Is it just me, or has Seattle’s only remaining daily newspaper become even more of a blatant real estate advertisement since the P-I folded? Even without a dedicated real estate writer, they have managed to pump out two thinly-veiled real estate promotional pieces in less than a week.
This weekend we’ve got First-time buyers benefit from prices, choices, tax credits
“Right now is just a great time to buy a house,” said [first-time buyer Emily] Yturralde, who took advantage of a zero-down financing program offered by the U.S. Department of Veterans Affairs. “There’s just so much available, and the prices and the interest rates are really, really low.”
Besides the [$8,000 “stimulus”] tax credit, a wide selection of inventory and lower prices are also bringing out buyers who couldn’t have afforded entry-level homes in the Seattle area a few years ago.
“I think 2009 is going to be the year of the first-time homebuyers,” [John L. Scott Agent Ben] Hoefer said.
You get the idea. Then today we’ve got a special promotion! Lose your job? No worries, they’ll pay your mortgage (featured as the big above the fold, front page story).
Thornton Place, a big, new project near Northgate with cinemas and a creek, is offering prospective condo buyers a layoff-protection plan in hopes of spurring sales in this sour market.
Buy a condo, the developers say, and if you lose your job within a year they’ll make your mortgage payments for up to six months.
Thornton Place’s 109 condos have been on the market since last summer. None has sold, and now the complex is nearly finished.
“We were looking at what would get people off the fence,” said Jeff Cook, president and chief operating officer of Stellar Holdings, one of the companies building Thornton Place. “We think there’s a pretty big pent-up demand for housing.”
I think it’s interesting that developers and real estate professionals still don’t get the fact that there is little to no “pent-up demand.” During the bubble years, the industry borrowed demand from the future by offering ridiculous dangerous financing. Now the future has come, and that demand is gone because most everyone who may have qualified for a house in 2009 already bought one in 2006.
There’s plenty of fine print in the offer. It’s limited to 27 condos that are the targets of a new marketing campaign that launches this week. They start at $299,950 for a 595-square-foot one-bedroom unit.

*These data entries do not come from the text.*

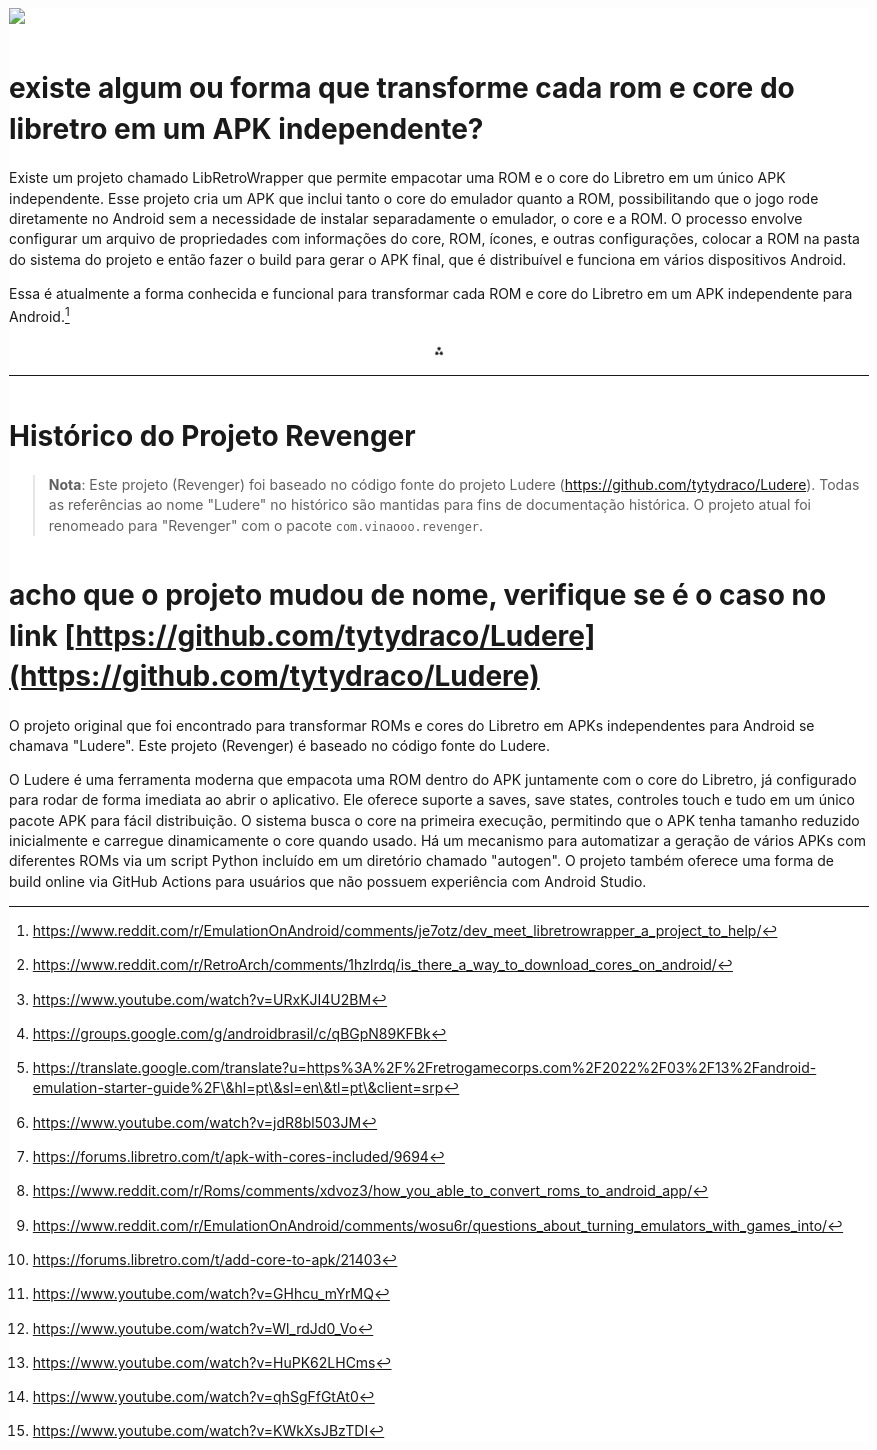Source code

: <img src="https://r2cdn.perplexity.ai/pplx-full-logo-primary-dark%402x.png" style="height:64px;margin-right:32px"/>

# existe algum ou forma que transforme cada rom e core do libretro em um APK independente?

Existe um projeto chamado LibRetroWrapper que permite empacotar uma ROM e o core do Libretro em um único APK independente. Esse projeto cria um APK que inclui tanto o core do emulador quanto a ROM, possibilitando que o jogo rode diretamente no Android sem a necessidade de instalar separadamente o emulador, o core e a ROM. O processo envolve configurar um arquivo de propriedades com informações do core, ROM, ícones, e outras configurações, colocar a ROM na pasta do sistema do projeto e então fazer o build para gerar o APK final, que é distribuível e funciona em vários dispositivos Android.

Essa é atualmente a forma conhecida e funcional para transformar cada ROM e core do Libretro em um APK independente para Android.[^1_1]
<span style="display:none">[^1_10][^1_11][^1_12][^1_13][^1_14][^1_15][^1_2][^1_3][^1_4][^1_5][^1_6][^1_7][^1_8][^1_9]</span>

<div style="text-align: center">⁂</div>

[^1_1]: https://www.reddit.com/r/EmulationOnAndroid/comments/je7otz/dev_meet_libretrowrapper_a_project_to_help/

[^1_2]: https://www.reddit.com/r/Roms/comments/xdvoz3/how_you_able_to_convert_roms_to_android_app/

[^1_3]: https://www.reddit.com/r/EmulationOnAndroid/comments/wosu6r/questions_about_turning_emulators_with_games_into/

[^1_4]: https://forums.libretro.com/t/add-core-to-apk/21403

[^1_5]: https://www.youtube.com/watch?v=GHhcu_mYrMQ

[^1_6]: https://www.youtube.com/watch?v=Wl_rdJd0_Vo

[^1_7]: https://www.youtube.com/watch?v=HuPK62LHCms

[^1_8]: https://www.youtube.com/watch?v=qhSgFfGtAt0

[^1_9]: https://www.youtube.com/watch?v=KWkXsJBzTDI

[^1_10]: https://www.reddit.com/r/RetroArch/comments/1hzlrdq/is_there_a_way_to_download_cores_on_android/

[^1_11]: https://www.youtube.com/watch?v=URxKJI4U2BM

[^1_12]: https://groups.google.com/g/androidbrasil/c/qBGpN89KFBk

[^1_13]: https://translate.google.com/translate?u=https%3A%2F%2Fretrogamecorps.com%2F2022%2F03%2F13%2Fandroid-emulation-starter-guide%2F\&hl=pt\&sl=en\&tl=pt\&client=srp

[^1_14]: https://www.youtube.com/watch?v=jdR8bl503JM

[^1_15]: https://forums.libretro.com/t/apk-with-cores-included/9694


---

# Histórico do Projeto Revenger

> **Nota**: Este projeto (Revenger) foi baseado no código fonte do projeto Ludere (https://github.com/tytydraco/Ludere). Todas as referências ao nome "Ludere" no histórico são mantidas para fins de documentação histórica. O projeto atual foi renomeado para "Revenger" com o pacote `com.vinaooo.revenger`.

# acho que o projeto mudou de nome, verifique se é o caso no link [https://github.com/tytydraco/Ludere](https://github.com/tytydraco/Ludere)

O projeto original que foi encontrado para transformar ROMs e cores do Libretro em APKs independentes para Android se chamava "Ludere". Este projeto (Revenger) é baseado no código fonte do Ludere.

O Ludere é uma ferramenta moderna que empacota uma ROM dentro do APK juntamente com o core do Libretro, já configurado para rodar de forma imediata ao abrir o aplicativo. Ele oferece suporte a saves, save states, controles touch e tudo em um único pacote APK para fácil distribuição. O sistema busca o core na primeira execução, permitindo que o APK tenha tamanho reduzido inicialmente e carregue dinamicamente o core quando usado. Há um mecanismo para automatizar a geração de vários APKs com diferentes ROMs via um script Python incluído em um diretório chamado "autogen". O projeto também oferece uma forma de build online via GitHub Actions para usuários que não possuem experiência com Android Studio.


[^2_1]: https://github.com/tytydraco/Ludere
[^3_1]: https://github.com/tytydraco/Ludere
[^4_1]: https://github.com/tytydraco/Ludere
[^5_1]: https://github.com/tytydraco/Ludere
[^6_1]: https://www.youtube.com/watch?v=5jfAqS8oDLA
[^6_2]: https://www.youtube.com/watch?v=1N2YbwXN7sA
[^6_3]: https://shopee.com.br/list/Suporte/Controle
[^6_4]: https://www.youtube.com/watch?v=94qtzgSrzSA
[^6_5]: https://shopee.com.br/oficial/search
[^6_6]: https://www.magazineluiza.com.br/busca/suporte+controle+e+fones/
[^6_7]: https://www.kabum.com.br/gamer/acessorios-gamer/suportes-gamer
[^6_8]: https://support.google.com/accessibility/android/answer/6301498?hl=pt-BR
[^6_9]: https://www.youtube.com/watch?v=E8DB2aA-mjc
[^6_10]: https://www.youtube.com/watch?v=jpXpOSryUw4
[^6_11]: https://www.youtube.com/watch?v=dZai_UTL_p0
[^6_12]: https://www.reddit.com/r/SteamDeck/comments/uizhzr/disable_touch_screen_for_a_game/
[^6_13]: https://www.reddit.com/r/LegionGo/comments/1aidrpf/disable_touchscreen/
[^6_14]: https://www.dell.com/community/pt/conversations/vostro-laptops/como-faço-para-ativar-ou-desativar-o-recurso-de-tela-sensível-ao-toque-no-meu-computador/647f5a99f4ccf8a8de54ed16
[^6_15]: https://www.youtube.com/watch?v=1ODbRSCV6dE
[^6_16]: https://www.youtube.com/watch?v=ptAvP4okDFk
[^7_1]: https://www.reddit.com/r/RetroArch/comments/so5mu7/adding_new_shaders_in_android/
[^7_2]: https://forums.libretro.com/t/how-to-configure-shaders-on-android/10204
[^7_3]: https://www.youtube.com/watch?v=5YvsJvEHb6M
[^7_4]: https://www.reddit.com/r/emulation/comments/3enzw6/how_do_i_add_shaders_to_retroarch/
[^7_5]: https://github.com/libretro/RetroArch/issues/18061
[^7_6]: https://www.youtube.com/watch?v=PYfT838OI-s
[^7_7]: https://www.youtube.com/watch?v=NkIY4G_Ii30
[^7_8]: https://docs.libretro.com/guides/shaders/
[^7_9]: https://forums.libretro.com/c/retroarch-additions/retroarch-shaders
[^7_10]: https://www.youtube.com/watch?v=pmlsfTOl2xU
[^8_1]: https://github.com/tytydraco/Ludere
[^9_1]: https://github.com/tytydraco/Ludere
[^10_1]: paste.txt
[^12_1]: paste.txt
[^13_1]: paste.txt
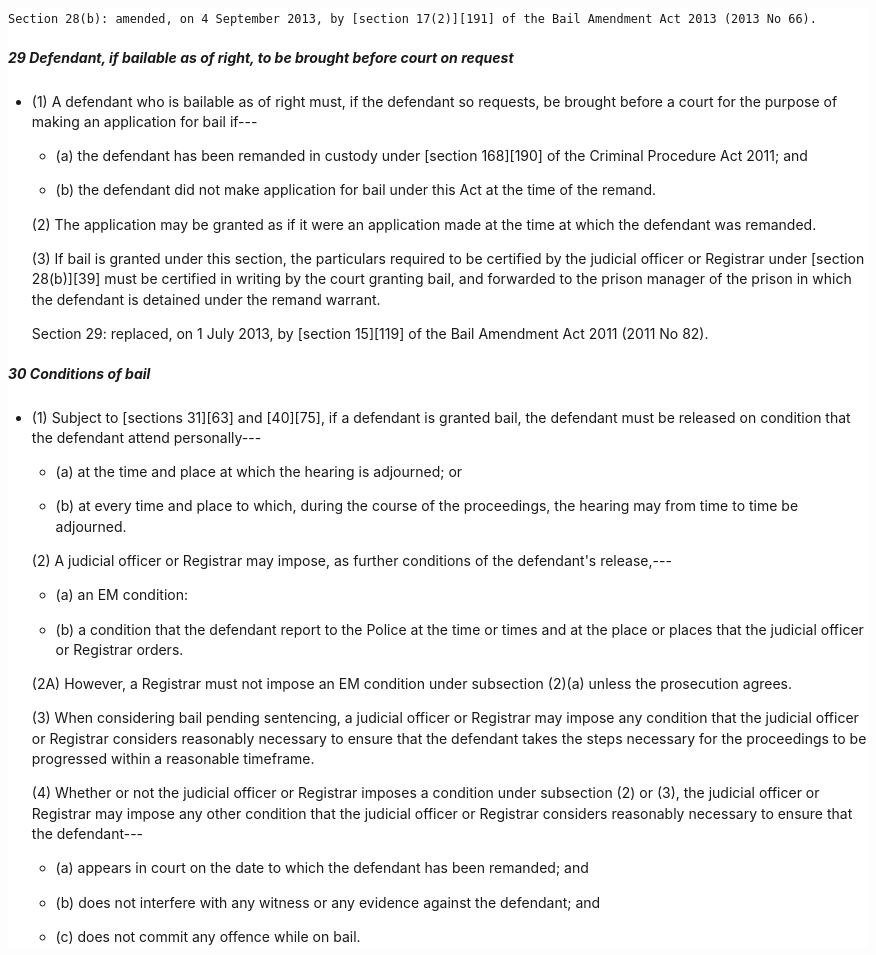     Section 28(b): amended, on 4 September 2013, by [section 17(2)][191] of the Bail Amendment Act 2013 (2013 No 66).

##### 29 Defendant, if bailable as of right, to be brought before court on request
    
*   (1) A defendant who is bailable as of right must, if the defendant so requests, be brought before a court for the purpose of making an application for bail if---
        
    *   (a) the defendant has been remanded in custody under [section 168][190] of the Criminal Procedure Act 2011; and
    
    *   (b) the defendant did not make application for bail under this Act at the time of the remand.
    
    (2) The application may be granted as if it were an application made at the time at which the defendant was remanded.
    
    (3) If bail is granted under this section, the particulars required to be certified by the judicial officer or Registrar under [section 28(b)][39] must be certified in writing by the court granting bail, and forwarded to the prison manager of the prison in which the defendant is detained under the remand warrant.
    
    Section 29: replaced, on 1 July 2013, by [section 15][119] of the Bail Amendment Act 2011 (2011 No 82).

##### 30 Conditions of bail
    
*   (1) Subject to [sections 31][63] and [40][75], if a defendant is granted bail, the defendant must be released on condition that the defendant attend personally---
        
    *   (a) at the time and place at which the hearing is adjourned; or
    
    *   (b) at every time and place to which, during the course of the proceedings, the hearing may from time to time be adjourned.
    
    (2) A judicial officer or Registrar may impose, as further conditions of the defendant's release,---
        
    *   (a) an EM condition:
    
    *   (b) a condition that the defendant report to the Police at the time or times and at the place or places that the judicial officer or Registrar orders.
    
    (2A) However, a Registrar must not impose an EM condition under subsection (2)(a) unless the prosecution agrees.
    
    (3) When considering bail pending sentencing, a judicial officer or Registrar may impose any condition that the judicial officer or Registrar considers reasonably necessary to ensure that the defendant takes the steps necessary for the proceedings to be progressed within a reasonable timeframe.
    
    (4) Whether or not the judicial officer or Registrar imposes a condition under subsection (2) or (3), the judicial officer or Registrar may impose any other condition that the judicial officer or Registrar considers reasonably necessary to ensure that the defendant---
        
    *   (a) appears in court on the date to which the defendant has been remanded; and
    
    *   (b) does not interfere with any witness or any evidence against the defendant; and
    
    *   (c) does not commit any offence while on bail.
    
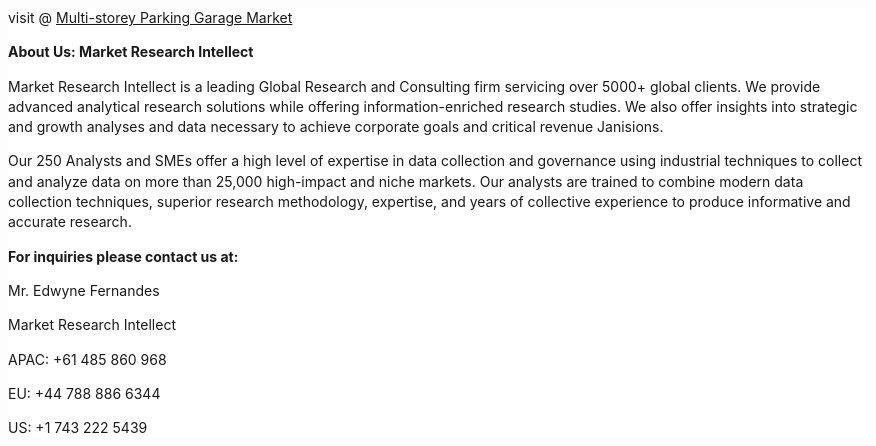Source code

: visit&nbsp;@</strong>&nbsp;</span><span class="font-[700]"><a href="https://www.marketresearchintellect.com/product/global-multi-storey-parking-garage-market/?utm_source=Linkedin&utm_medium=838" target="_blank" data-tracking-control-name="article-ssr-frontend-pulse_little-text-block" data-tracking-will-navigate="" data-test-link="">Multi-storey Parking Garage Market</a></span></p><p><strong><span class="font-[700]">About Us: Market Research Intellect</span></strong></p><p><span class="">Market Research Intellect is a leading Global Research and Consulting firm servicing over 5000+ global clients. We provide advanced analytical research solutions while offering information-enriched research studies.&nbsp;</span>We also offer insights into strategic and growth analyses and data necessary to achieve corporate goals and critical revenue Janisions.</p><p><span class="">Our 250 Analysts and SMEs offer a high level of expertise in data collection and governance using industrial techniques to collect and analyze data on more than 25,000 high-impact and niche markets. Our analysts are trained to combine modern data collection techniques, superior research methodology, expertise, and years of collective experience to produce informative and accurate research.</span></p><p><strong>For inquiries please contact us at:</strong></p><p>Mr. Edwyne Fernandes</p><p>Market Research Intellect</p><p>APAC: +61 485 860 968</p><p>EU: +44 788 886 6344</p><p>US: +1 743 222 5439</p>
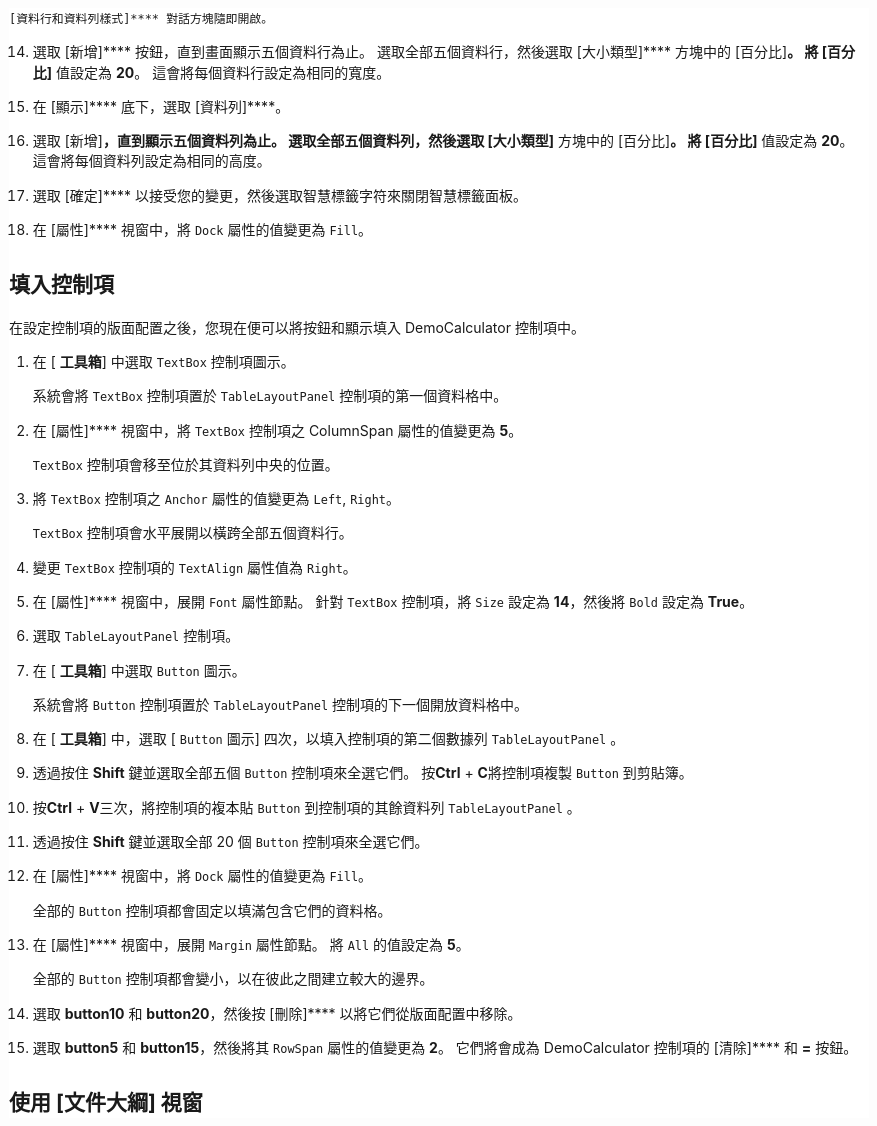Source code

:     [資料行和資料列樣式]**** 對話方塊隨即開啟。

14. 選取 [新增]**** 按鈕，直到畫面顯示五個資料行為止。 選取全部五個資料行，然後選取 [大小類型]**** 方塊中的 [百分比]****。 將 [百分比]**** 值設定為 **20**。 這會將每個資料行設定為相同的寬度。

15. 在 [顯示]**** 底下，選取 [資料列]****。

16. 選取 [新增]****，直到顯示五個資料列為止。 選取全部五個資料列，然後選取 [大小類型]**** 方塊中的 [百分比]****。 將 [百分比]**** 值設定為 **20**。 這會將每個資料列設定為相同的高度。

17. 選取 [確定]**** 以接受您的變更，然後選取智慧標籤字符來關閉智慧標籤面板。

18. 在 [屬性]**** 視窗中，將 `Dock` 屬性的值變更為 `Fill`。

## <a name="populate-the-control"></a>填入控制項

在設定控制項的版面配置之後，您現在便可以將按鈕和顯示填入 DemoCalculator 控制項中。

1. 在 [ **工具箱**] 中選取 `TextBox` 控制項圖示。

   系統會將 `TextBox` 控制項置於 `TableLayoutPanel` 控制項的第一個資料格中。

2. 在 [屬性]**** 視窗中，將 `TextBox` 控制項之 ColumnSpan 屬性的值變更為 **5**。

   `TextBox` 控制項會移至位於其資料列中央的位置。

3. 將 `TextBox` 控制項之 `Anchor` 屬性的值變更為 `Left`, `Right`。

   `TextBox` 控制項會水平展開以橫跨全部五個資料行。

4. 變更 `TextBox` 控制項的 `TextAlign` 屬性值為 `Right`。

5. 在 [屬性]**** 視窗中，展開 `Font` 屬性節點。 針對 `TextBox` 控制項，將 `Size` 設定為 **14**，然後將 `Bold` 設定為 **True**。

6. 選取 `TableLayoutPanel` 控制項。

7. 在 [ **工具箱**] 中選取 `Button` 圖示。

   系統會將 `Button` 控制項置於 `TableLayoutPanel` 控制項的下一個開放資料格中。

8. 在 [ **工具箱**] 中，選取 [ `Button` 圖示] 四次，以填入控制項的第二個數據列 `TableLayoutPanel` 。

9. 透過按住 **Shift** 鍵並選取全部五個 `Button` 控制項來全選它們。 按**Ctrl** + **C**將控制項複製 `Button` 到剪貼簿。

10. 按**Ctrl** + **V**三次，將控制項的複本貼 `Button` 到控制項的其餘資料列 `TableLayoutPanel` 。

11. 透過按住 **Shift** 鍵並選取全部 20 個 `Button` 控制項來全選它們。

12. 在 [屬性]**** 視窗中，將 `Dock` 屬性的值變更為 `Fill`。

    全部的 `Button` 控制項都會固定以填滿包含它們的資料格。

13. 在 [屬性]**** 視窗中，展開 `Margin` 屬性節點。 將 `All` 的值設定為 **5**。

    全部的 `Button` 控制項都會變小，以在彼此之間建立較大的邊界。

14. 選取 **button10** 和 **button20**，然後按 [刪除]**** 以將它們從版面配置中移除。

15. 選取 **button5** 和 **button15**，然後將其 `RowSpan` 屬性的值變更為 **2**。 它們將會成為 DemoCalculator 控制項的 [清除]**** 和 **=** 按鈕。

## <a name="use-the-document-outline-window"></a>使用 [文件大綱] 視窗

Wow. Does this developer really not know why none of their 109 units have sold yet? $300k for 595 square feet? A cursory search of Redfin quickly reveals how ridiculously overpriced these are. For example, just six blocks north you can find five different comparably–sized units on the market at $170-$180k in the Forte Condos building. Dozens of similar examples can be found sprinkled throughout the surrounding neighborhood.
Yikes. I think it’s going to take more than a $15,000 backstop incentive and some free advertising in the Seattle Times to move these pads. Good luck with that.
[Edited to point out the front-page position of the condo story. Thanks for the heads up, Kary.]